» SUPPLIED RECORDS:
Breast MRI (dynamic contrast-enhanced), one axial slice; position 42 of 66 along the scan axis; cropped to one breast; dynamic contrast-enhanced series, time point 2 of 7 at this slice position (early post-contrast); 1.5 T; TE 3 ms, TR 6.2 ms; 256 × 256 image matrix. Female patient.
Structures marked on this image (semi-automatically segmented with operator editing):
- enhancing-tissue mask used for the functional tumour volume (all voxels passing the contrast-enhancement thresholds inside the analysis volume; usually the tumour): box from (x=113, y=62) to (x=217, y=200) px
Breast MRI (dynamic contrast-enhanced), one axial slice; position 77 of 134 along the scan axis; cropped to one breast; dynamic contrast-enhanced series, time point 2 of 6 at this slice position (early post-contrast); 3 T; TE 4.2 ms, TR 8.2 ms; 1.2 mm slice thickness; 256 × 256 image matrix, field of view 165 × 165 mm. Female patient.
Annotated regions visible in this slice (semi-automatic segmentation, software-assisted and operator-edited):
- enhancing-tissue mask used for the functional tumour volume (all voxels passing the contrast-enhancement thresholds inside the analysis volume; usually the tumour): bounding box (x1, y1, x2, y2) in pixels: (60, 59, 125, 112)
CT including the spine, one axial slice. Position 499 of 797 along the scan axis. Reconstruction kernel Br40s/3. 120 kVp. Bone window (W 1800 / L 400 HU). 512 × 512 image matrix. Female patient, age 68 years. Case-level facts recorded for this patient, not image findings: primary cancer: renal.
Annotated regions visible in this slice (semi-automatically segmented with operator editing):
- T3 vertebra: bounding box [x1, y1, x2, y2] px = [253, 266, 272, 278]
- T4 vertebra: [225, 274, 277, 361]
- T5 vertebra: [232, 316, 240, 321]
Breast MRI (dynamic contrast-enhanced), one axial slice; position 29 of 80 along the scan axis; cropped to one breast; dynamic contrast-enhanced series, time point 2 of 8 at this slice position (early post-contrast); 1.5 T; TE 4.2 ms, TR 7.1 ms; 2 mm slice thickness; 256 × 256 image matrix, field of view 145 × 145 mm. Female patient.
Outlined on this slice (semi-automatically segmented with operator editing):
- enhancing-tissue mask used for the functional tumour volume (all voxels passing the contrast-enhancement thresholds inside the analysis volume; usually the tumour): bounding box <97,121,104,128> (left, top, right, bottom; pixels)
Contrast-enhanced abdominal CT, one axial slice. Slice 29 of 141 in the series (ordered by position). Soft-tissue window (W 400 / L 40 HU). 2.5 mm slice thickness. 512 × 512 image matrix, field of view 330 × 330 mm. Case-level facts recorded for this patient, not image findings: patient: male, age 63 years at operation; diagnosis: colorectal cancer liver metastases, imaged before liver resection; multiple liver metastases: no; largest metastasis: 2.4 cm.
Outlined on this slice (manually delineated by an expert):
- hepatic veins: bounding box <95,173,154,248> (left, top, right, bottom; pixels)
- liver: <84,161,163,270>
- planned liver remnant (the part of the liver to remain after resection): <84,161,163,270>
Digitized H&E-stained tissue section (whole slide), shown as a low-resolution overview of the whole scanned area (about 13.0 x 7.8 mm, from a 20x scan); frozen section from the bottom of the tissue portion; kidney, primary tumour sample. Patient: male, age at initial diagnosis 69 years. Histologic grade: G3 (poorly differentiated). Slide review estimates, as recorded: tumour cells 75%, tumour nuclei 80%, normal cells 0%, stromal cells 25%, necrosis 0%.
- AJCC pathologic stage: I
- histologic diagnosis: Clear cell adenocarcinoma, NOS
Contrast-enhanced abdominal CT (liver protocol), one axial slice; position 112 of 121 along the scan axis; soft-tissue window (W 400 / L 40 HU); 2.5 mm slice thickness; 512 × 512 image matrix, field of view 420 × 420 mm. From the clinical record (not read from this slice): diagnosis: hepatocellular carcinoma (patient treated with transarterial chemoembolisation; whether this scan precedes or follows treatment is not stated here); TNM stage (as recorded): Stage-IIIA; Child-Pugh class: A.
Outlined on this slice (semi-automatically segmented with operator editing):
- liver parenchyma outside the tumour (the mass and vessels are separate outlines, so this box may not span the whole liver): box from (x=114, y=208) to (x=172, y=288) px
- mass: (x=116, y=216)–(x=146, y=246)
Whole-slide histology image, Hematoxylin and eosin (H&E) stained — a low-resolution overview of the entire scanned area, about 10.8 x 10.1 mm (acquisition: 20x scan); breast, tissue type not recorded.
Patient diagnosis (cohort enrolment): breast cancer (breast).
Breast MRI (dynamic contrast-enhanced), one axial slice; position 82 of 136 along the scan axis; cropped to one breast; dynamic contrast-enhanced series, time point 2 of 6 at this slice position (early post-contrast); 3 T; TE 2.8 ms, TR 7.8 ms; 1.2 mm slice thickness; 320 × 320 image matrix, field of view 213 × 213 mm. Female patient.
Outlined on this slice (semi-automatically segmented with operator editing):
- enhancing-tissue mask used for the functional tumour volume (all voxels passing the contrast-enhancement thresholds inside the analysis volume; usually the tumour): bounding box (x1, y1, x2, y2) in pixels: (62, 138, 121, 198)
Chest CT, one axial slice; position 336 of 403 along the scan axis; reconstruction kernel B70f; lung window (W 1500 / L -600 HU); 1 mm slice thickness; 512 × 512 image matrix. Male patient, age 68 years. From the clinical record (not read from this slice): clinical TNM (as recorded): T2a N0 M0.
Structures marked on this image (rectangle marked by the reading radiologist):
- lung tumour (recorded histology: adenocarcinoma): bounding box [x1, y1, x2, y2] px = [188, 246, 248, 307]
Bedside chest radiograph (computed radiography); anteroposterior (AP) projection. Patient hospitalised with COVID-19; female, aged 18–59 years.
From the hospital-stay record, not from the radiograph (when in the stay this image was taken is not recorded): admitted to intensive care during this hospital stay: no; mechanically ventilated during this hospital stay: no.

» TASK DESCRIPTION: Begin at the line containing "Chest CT, one" and reproduce each line through the end of the records above.

» FINISHED EXERCISE:
Chest CT, one axial slice; position 336 of 403 along the scan axis; reconstruction kernel B70f; lung window (W 1500 / L -600 HU); 1 mm slice thickness; 512 × 512 image matrix. Male patient, age 68 years. From the clinical record (not read from this slice): clinical TNM (as recorded): T2a N0 M0.
Structures marked on this image (rectangle marked by the reading radiologist):
- lung tumour (recorded histology: adenocarcinoma): bounding box [x1, y1, x2, y2] px = [188, 246, 248, 307]
Bedside chest radiograph (computed radiography); anteroposterior (AP) projection. Patient hospitalised with COVID-19; female, aged 18–59 years.
From the hospital-stay record, not from the radiograph (when in the stay this image was taken is not recorded): admitted to intensive care during this hospital stay: no; mechanically ventilated during this hospital stay: no.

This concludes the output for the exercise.